I'll play Devil's Advocate here and pose a situation where it is a good feature. You're struggling with someone, the muzzle of your gun is pressed against them pushing the gun out of battery, and you need to fire right then. :smt083


----------



## Pistolero (Mar 6, 2009)

Todd said:


> I'll play Devil's Advocate here and pose a situation where it is a good feature. You're struggling with someone, the muzzle of your gun is pressed against them pushing the gun out of battery, and you need to fire right then. :smt083


Granted, that is, if the firing mechanism can even reach the improperly seated round and ignite it! This is why I prefer DA/SA pistols. Second stike allows the same thing by merely pulling the firearm's muzzle away from your opponent and pulling the trigger again (second strike).


----------



## clanger (Jan 27, 2009)

*..slide guns are over-rated....*



Todd said:


> I'll play Devil's Advocate here and pose a situation where it is a good feature. You're struggling with someone, the muzzle of your gun is pressed against them pushing the gun out of battery, and you need to fire right then. :smt083


That's why I use revolvers... no need to push off :smt082, just pull the trigger and say 'nightynight' ! :numbchuck:

:smt033


----------



## clanger (Jan 27, 2009)

In battery: it means the slide is forward, firearm ready to fire. 
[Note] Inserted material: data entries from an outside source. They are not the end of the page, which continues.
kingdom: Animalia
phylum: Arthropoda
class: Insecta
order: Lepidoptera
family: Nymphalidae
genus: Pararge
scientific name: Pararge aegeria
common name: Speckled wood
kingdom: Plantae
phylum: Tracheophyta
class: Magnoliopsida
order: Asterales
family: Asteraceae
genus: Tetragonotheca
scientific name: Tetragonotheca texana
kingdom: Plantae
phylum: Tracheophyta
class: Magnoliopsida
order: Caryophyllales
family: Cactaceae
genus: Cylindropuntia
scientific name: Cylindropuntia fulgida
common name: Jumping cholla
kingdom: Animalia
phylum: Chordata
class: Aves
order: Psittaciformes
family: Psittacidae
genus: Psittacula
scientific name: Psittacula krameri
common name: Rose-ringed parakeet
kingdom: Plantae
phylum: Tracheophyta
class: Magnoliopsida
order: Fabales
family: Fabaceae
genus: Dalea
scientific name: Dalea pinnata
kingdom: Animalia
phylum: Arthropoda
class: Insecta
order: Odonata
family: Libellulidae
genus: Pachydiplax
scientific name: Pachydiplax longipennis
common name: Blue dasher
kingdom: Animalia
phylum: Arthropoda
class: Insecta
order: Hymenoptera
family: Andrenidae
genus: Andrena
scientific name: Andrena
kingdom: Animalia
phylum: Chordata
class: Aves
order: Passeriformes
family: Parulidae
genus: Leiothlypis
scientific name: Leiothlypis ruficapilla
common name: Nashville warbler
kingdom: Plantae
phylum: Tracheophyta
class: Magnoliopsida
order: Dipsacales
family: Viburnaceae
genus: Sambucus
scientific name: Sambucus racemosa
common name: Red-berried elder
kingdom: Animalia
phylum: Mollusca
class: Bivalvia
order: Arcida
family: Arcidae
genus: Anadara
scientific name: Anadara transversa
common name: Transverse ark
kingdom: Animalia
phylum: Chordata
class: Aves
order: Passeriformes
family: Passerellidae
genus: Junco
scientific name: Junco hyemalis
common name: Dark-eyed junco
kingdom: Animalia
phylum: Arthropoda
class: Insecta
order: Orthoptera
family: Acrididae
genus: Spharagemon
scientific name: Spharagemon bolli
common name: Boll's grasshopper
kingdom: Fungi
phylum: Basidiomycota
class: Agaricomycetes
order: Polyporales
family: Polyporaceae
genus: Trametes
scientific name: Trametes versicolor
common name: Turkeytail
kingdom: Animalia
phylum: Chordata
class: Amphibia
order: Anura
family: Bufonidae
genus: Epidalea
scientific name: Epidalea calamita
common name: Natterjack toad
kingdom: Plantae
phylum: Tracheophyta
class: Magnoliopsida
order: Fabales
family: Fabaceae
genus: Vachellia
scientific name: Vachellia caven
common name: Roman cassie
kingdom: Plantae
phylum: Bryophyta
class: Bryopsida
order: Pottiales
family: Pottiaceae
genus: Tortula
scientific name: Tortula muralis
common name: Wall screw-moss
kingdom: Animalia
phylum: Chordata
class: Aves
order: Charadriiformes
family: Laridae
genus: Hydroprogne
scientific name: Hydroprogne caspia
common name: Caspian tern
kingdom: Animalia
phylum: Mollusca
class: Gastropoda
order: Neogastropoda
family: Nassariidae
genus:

Out of Battery: the opposite of same, or any variation. 
eg: slide lock, a round not fully chambered/breech not locked. 

A discharge like this means big trouble for everyone's eyes in the vicinity (shrapnel). The gun may fail to cycle again as the case will bulge or fail and the recoil opperated firearm may not function a designed. 

Never fire a gun out of battery.


----------



## zhurdan (Mar 21, 2008)

clanger said:


> Never fire a gun out of battery.


Especially laser guns, they always need fully charged batteries.
:mrgreen:
Zhur


----------



## clanger (Jan 27, 2009)

lol......:smt023


----------